Conditions for Sump Pumps
A heavy rainfall means that a large amount of water has been poured onto the ground. Depending on the type of soil and on the geography of the area, differing things will happen to that water. If a soil is very permeable and had a low moisture content to begin with, the water from the rain will drain through it quickly. However, if the soil is not very permeable, or it was already very wet, the water cannot drain quickly. And as the water builds up around the foundation of a house, hydrostatic pressure will push it through the floors and walls.
If the house is located on a slope, there is less water build-up as a result of gravity pulling excess water down the hill. In flat areas, water build-up is much greater, as there is nowhere for the water to drain but through the ground.
Removal of Water
After a heavy rainfall, hydrostatic pressure is pushing water through the floors and walls of your home. Without a sump pump, the amount of water would keep increasing, resulting in flooding.

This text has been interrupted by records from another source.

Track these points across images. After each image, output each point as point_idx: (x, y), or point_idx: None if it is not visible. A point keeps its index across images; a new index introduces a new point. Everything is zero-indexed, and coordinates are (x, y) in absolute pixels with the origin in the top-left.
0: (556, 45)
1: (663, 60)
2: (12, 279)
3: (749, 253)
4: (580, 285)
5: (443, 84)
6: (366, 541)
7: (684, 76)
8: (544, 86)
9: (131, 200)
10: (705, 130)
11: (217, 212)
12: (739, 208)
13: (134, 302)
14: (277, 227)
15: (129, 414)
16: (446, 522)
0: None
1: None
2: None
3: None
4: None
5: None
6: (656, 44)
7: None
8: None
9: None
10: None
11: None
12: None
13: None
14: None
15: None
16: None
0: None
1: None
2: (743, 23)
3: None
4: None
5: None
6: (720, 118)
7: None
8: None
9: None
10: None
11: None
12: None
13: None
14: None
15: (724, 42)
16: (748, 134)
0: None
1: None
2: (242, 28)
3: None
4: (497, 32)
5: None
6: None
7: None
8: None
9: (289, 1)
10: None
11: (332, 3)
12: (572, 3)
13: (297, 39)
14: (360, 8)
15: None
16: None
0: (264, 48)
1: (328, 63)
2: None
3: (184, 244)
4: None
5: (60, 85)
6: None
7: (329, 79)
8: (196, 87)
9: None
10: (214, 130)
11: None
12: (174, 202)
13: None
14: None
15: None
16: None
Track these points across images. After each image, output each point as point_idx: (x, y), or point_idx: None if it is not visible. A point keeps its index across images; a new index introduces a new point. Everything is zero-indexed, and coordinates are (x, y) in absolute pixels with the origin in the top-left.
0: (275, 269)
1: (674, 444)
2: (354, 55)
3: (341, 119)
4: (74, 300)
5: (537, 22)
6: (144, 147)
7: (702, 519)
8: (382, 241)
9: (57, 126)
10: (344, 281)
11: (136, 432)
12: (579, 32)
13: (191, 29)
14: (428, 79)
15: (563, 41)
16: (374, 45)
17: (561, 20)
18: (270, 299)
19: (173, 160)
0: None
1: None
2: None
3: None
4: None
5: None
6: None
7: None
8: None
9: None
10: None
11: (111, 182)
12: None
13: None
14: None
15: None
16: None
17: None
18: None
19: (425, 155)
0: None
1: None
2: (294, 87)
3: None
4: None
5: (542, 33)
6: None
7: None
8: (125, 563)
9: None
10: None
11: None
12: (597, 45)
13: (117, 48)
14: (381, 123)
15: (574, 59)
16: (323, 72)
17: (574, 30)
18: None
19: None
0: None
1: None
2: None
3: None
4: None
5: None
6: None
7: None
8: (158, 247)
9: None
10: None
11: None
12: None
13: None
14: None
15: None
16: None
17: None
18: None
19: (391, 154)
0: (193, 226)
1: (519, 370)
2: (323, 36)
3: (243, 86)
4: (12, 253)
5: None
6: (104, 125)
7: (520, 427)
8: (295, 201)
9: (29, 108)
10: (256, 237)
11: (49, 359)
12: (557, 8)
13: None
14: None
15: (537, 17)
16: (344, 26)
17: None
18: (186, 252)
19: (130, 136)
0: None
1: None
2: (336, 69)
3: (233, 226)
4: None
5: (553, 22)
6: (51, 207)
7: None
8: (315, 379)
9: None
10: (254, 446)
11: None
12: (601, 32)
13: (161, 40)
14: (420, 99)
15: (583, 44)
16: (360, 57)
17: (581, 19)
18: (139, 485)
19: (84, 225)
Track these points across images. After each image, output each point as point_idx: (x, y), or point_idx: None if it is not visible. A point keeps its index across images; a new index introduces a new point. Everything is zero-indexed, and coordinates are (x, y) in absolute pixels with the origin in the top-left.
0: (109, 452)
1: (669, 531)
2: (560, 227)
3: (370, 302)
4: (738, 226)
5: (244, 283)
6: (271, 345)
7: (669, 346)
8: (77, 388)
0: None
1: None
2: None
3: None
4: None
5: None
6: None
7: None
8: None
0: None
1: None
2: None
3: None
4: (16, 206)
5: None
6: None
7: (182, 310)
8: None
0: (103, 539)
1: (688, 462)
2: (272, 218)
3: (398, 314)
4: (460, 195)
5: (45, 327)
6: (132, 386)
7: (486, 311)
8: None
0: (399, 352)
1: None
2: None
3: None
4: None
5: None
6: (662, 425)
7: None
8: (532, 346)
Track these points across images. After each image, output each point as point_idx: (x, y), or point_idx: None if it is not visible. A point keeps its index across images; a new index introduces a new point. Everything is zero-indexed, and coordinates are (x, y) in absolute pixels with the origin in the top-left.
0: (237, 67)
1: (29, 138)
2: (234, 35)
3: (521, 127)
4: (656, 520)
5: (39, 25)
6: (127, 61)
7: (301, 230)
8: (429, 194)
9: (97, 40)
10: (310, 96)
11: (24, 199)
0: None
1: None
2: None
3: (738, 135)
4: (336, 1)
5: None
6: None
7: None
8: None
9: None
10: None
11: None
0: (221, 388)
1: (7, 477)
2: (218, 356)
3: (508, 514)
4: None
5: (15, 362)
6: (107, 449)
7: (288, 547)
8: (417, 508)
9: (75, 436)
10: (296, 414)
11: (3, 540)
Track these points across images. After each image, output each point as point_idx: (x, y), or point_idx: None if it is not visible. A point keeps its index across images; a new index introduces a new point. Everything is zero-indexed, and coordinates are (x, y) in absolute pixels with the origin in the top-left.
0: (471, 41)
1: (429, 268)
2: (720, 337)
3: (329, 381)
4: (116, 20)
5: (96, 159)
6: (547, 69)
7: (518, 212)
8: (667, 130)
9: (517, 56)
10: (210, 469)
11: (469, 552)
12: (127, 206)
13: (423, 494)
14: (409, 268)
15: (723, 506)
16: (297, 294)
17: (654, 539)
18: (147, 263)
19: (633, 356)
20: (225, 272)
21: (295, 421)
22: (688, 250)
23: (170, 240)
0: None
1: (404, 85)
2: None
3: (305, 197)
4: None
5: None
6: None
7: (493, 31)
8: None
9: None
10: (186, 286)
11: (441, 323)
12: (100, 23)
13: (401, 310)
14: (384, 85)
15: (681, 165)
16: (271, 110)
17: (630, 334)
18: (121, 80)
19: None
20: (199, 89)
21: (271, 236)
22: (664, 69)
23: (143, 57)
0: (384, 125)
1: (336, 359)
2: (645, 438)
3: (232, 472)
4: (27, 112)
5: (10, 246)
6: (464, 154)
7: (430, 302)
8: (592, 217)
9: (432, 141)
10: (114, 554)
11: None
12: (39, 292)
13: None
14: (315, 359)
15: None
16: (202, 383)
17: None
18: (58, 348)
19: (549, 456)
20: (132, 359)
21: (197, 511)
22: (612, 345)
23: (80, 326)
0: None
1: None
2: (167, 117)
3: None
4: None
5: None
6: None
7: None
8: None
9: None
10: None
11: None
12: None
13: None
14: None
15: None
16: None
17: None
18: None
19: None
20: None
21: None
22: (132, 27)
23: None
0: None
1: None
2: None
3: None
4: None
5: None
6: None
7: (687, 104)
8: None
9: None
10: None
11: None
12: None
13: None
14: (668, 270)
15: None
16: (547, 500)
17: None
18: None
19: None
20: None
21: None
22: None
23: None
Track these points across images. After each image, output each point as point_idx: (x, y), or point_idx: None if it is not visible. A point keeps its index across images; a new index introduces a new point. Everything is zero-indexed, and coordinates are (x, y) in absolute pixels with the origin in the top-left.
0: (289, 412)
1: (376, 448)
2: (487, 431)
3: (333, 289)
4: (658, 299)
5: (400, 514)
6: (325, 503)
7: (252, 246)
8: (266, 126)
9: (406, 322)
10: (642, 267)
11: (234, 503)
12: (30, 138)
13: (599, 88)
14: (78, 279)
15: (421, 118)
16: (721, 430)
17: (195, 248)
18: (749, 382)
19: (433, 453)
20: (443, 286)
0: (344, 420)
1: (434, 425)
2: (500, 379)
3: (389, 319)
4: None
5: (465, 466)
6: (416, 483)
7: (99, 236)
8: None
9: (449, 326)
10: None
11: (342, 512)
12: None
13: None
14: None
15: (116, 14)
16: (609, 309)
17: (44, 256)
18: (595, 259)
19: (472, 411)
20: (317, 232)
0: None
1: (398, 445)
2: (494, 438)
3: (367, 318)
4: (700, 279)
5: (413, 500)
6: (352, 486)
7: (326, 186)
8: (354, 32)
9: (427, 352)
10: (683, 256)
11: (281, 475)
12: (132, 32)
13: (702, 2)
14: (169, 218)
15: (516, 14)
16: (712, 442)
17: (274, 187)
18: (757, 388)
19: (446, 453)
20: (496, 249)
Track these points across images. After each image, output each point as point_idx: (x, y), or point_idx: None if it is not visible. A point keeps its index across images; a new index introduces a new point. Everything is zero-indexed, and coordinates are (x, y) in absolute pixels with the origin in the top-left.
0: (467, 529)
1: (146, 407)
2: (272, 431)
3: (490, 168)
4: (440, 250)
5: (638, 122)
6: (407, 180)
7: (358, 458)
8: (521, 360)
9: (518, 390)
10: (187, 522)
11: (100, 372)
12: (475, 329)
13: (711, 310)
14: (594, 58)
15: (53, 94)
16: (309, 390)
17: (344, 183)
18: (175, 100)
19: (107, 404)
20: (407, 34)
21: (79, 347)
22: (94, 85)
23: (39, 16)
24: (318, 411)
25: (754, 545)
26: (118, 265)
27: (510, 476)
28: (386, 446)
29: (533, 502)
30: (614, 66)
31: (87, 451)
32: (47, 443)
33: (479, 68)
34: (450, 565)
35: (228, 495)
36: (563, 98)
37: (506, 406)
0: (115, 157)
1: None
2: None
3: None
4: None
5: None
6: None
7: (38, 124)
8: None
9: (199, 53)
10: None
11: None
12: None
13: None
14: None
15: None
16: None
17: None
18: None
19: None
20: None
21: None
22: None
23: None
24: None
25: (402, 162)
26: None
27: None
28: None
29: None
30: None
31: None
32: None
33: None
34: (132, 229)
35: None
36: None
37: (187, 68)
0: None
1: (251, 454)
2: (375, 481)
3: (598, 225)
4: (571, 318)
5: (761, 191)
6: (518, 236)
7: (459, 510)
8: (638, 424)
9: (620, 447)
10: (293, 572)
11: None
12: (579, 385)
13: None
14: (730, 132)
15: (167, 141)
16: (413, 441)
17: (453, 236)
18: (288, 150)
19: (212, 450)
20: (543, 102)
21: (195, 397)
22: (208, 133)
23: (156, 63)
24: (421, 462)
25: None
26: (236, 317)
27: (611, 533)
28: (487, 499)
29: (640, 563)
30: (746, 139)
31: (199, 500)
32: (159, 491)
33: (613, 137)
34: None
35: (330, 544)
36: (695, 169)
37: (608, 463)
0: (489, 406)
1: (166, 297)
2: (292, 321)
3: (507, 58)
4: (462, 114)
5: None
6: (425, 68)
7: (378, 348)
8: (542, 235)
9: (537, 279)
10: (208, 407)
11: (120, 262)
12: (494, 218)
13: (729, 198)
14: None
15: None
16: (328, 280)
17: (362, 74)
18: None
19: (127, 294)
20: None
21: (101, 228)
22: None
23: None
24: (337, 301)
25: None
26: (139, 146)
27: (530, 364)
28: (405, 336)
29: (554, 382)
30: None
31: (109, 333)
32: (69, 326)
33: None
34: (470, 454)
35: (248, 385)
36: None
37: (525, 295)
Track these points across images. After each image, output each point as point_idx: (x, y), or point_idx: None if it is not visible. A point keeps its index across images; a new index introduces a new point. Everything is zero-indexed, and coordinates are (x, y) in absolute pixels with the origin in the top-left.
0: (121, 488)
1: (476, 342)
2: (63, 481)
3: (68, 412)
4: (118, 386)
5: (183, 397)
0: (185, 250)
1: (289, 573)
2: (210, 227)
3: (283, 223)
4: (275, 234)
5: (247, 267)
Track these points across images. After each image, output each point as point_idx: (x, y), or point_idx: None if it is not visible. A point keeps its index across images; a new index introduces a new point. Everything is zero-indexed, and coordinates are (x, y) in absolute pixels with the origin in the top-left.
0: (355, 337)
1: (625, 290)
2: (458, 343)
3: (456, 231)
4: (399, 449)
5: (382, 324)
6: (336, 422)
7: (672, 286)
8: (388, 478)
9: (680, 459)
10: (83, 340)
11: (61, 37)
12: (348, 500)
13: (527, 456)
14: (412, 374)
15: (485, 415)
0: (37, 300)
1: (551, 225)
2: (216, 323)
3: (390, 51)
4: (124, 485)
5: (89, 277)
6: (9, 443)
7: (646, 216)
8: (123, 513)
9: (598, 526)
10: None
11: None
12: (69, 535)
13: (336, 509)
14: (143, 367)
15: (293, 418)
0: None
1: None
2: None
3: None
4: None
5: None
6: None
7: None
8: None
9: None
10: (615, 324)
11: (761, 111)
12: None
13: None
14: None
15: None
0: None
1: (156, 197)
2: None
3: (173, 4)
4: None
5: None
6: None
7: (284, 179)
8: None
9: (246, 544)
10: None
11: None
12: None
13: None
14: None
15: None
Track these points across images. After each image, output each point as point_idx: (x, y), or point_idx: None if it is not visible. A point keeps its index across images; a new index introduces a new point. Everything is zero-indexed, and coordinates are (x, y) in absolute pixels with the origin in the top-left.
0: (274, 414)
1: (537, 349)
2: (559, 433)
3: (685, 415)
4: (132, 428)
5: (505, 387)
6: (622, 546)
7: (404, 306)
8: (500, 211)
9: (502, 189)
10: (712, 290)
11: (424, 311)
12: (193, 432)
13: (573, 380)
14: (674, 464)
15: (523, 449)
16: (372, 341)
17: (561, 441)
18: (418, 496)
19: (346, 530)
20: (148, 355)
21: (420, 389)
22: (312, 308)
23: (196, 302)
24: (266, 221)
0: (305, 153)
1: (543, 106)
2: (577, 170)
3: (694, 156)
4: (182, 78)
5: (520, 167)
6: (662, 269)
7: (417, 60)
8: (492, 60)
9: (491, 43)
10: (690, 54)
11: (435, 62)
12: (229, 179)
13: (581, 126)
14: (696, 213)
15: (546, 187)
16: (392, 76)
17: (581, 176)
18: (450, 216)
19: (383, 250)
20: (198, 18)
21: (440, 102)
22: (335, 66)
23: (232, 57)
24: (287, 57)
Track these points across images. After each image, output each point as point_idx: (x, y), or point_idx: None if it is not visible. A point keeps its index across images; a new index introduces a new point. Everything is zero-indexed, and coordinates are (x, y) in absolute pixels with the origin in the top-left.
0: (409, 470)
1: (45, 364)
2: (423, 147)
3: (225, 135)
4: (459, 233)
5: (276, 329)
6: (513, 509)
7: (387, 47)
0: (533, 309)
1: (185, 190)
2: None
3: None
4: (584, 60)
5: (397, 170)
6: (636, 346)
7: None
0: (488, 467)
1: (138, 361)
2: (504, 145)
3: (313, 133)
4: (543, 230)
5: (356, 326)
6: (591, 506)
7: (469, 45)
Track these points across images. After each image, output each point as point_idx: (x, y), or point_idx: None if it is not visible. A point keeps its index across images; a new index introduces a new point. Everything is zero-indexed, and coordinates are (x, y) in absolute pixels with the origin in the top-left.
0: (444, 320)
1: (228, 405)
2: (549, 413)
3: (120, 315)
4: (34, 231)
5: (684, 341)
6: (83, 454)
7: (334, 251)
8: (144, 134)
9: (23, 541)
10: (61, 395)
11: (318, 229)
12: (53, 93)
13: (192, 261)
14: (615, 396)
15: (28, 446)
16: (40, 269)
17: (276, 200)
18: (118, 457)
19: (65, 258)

When there is a sump pit, the water will flow and accumulate into the pit. This activates the sump pump, which will begin the process of removing the water. Until the time where the rainwater has finally managed to drain through the soil to a depth lower then where your house is located, water will keep being pushed into your basement and the pump will keep working to remove that water.
Abnormal Running Conditions
While constant running is normal until the water is removed, there are some abnormal conditions that cause your sump pump to make noises or run nonstop. If the float switch gets jammed at a higher level, it'll signal the pump to continue running even if the water level in the pit drops. Another possible problem is with a malfunctioning check valve. When it works properly, the check valve prevents water from coming back in the discharge line and into pit. If it's malfunctioning, the valve can let water back in, forcing the pump to work nonstop since it can't clear all the water.
Considerations With Sump Pumps
There are two things that are important to remember regarding sump pumps. The first is that if the pump's capacity is not great enough for your home, flooding can still occur. The pump will likely work nonstop, but it still won't be enough to remove the water. The second is that a sump pump is still a mechanical device, and as such should be periodically tested to make certain it still works.